1. Design Goals Of The Cooling System

Whether the data center is an upgrade or a new one, having design goals outlined is necessary. You can categorize the goals in terms of Cost, Adaptability, Availability, Reliability, Maintainability and Manageability.

2. Heat Load And Critical Load

This is where the equipment to be installed comes into focus. Since it is possible the equipment has not been identified at this point, designer’s experience comes in handy. Experience helps identify the typical load profile for various deployments.

3. Power Requirements

Establishing of power requirements is done on a per RLU Basis. RLU refers to rack location unit, which is the rack or cabinet foot print area. 

4. CFM Requirements

Data center cooling will only be effective if it is done at the proper combination of temperature and air quantity to the load.

5. Computational Fluid Dynamic (CFD) Modeling

CFD modeling applies for both above the floor area and under floor air area.

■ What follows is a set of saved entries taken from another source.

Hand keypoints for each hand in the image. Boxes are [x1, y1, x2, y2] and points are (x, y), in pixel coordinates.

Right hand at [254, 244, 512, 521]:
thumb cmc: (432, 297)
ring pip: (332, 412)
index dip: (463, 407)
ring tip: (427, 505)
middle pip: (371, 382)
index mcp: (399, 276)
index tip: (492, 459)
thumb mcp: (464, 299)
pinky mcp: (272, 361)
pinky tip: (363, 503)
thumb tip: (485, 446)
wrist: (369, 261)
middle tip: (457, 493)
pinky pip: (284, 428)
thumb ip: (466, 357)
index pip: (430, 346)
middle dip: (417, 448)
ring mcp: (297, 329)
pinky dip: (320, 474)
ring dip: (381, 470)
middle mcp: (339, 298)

Watch a video demonstration of CFD simulation for Thermal Energy Storage.

6. Room Power Distribution Strategy

This strategy is based on these decisions:

  • Location of power distribution units (PDUs)
  • Overhead vs. under-the-floor cables

7. Cabinet Power Distribution Strategy

Dual branch circuits are common because dual power supply IT infrastructure is rampant.

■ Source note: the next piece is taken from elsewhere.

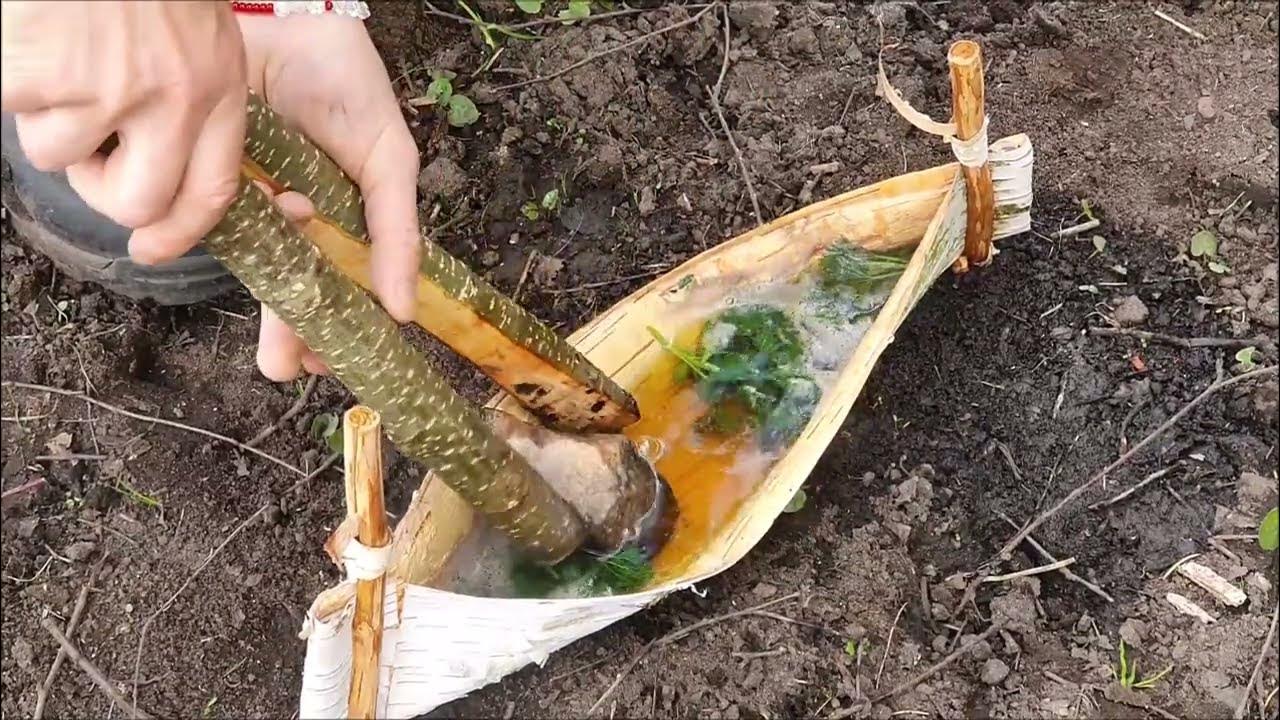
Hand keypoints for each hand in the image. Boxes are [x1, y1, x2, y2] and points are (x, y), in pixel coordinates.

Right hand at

8. Room & Cabinet Data Cabling Distribution Impact

There are several choices here including a home run of every data port.

9. Cooling Zone Strategy

Equipment cooling methods can be categorized as cabinet cooling, room cooling and row cooling.

10. Cooling Methodology

Air conditioner types to consider include Chilled water, Glycol cooled, Condenser water-cooled, and Air-cooled.

11. Cooling Delivery Methodology

This is all about the architectural attributes that have different effects on cooling performance, for instance, the location of the computer rooms and the height of the floor.

12. Floor Plan

Space constraints are a huge factor here.

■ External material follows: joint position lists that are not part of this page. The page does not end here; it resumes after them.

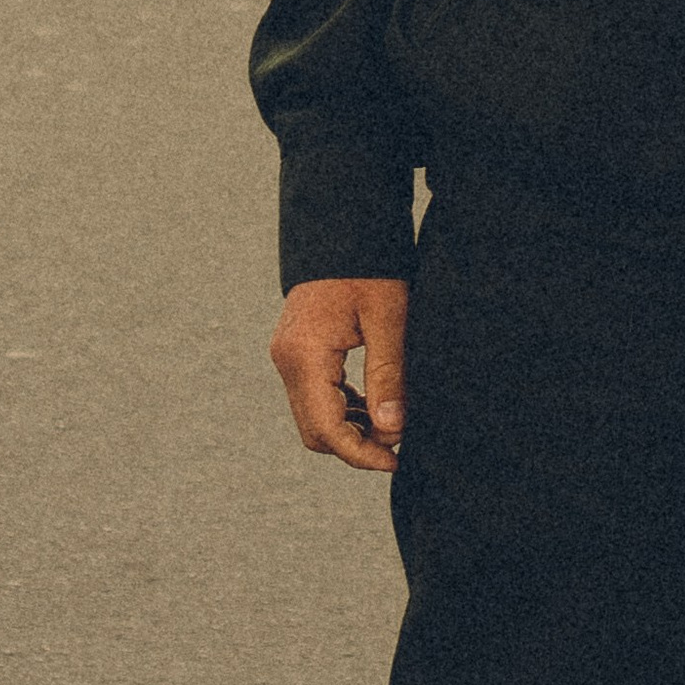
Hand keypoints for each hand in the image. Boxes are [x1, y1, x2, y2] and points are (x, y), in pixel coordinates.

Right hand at [270, 276, 408, 470]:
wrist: (342, 224)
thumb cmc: (369, 265)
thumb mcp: (388, 317)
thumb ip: (387, 374)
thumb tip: (391, 429)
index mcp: (305, 355)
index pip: (327, 429)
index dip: (361, 453)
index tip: (395, 460)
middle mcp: (287, 360)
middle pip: (315, 431)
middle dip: (355, 444)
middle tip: (397, 441)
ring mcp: (288, 356)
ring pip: (313, 416)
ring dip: (350, 428)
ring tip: (391, 419)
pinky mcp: (296, 351)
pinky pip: (314, 396)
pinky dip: (342, 408)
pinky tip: (373, 401)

13. Cooling Performance Monitoring

It is important to deploy sensors to monitor temperatures.

14. Approaches to Avoid

Some designers have been using various cooling techniques that do not augur well with data center options for cooling designs. Examples are isolated high-density RLUs and cabinets/ enclosures without internal baffles.

Data Center Cooling Requirements

Data center and cooling are inseparable. If cooling is not handled well, cooling power can easily match or even exceed power for running the IT equipment. Cooling requirements of the data center are widely based on the guidelines offered by the American Society of Heating, Refrigeration, and Air Conditioning Engineers (ASHRAE) Technical Committee, which are shown in the graph below. Fig 1: Temperature and Humidity Limits by ASHRAE

Fig 1: Temperature and Humidity Limits by ASHRAE

Data Center Power and Cooling Technologies

Conventionally, air-based cooling and liquid-based cooling are the major data center options for cooling

Fig 2: Air Based Cooling For the Data Center

Fig 2: Air Based Cooling For the Data Center

However, new cooling systems are coming up and changing the landscape completely. A good example is environmentally friendly data center at Google, which uses seawater. Another innovation is the data center smart assistant technology, for example AdeptDC, that helps manage cooling to avoid wastage. Machine learning and smart cooling work in tandem to read GPU and CPU temperatures. This type of software can help the data center save energy. In yet another amazing invention, data center cooling robots are now being used to monitor temperature and humidity levels in the server. The OneNeck robot sensor hovers across the cabinet scanning for hotspots. So much is happening in the technology world so even more technologies are bound to emerge.

Conclusion about Data Center Cooling Options

Choosing the best data center option for cooling depends on several factors such as budget, room size and power density. Air-cooling seems to be the most pocket friendly option for low budgets. Between the extremes, it is important to adhere to best practices, such as the ones we have highlighted.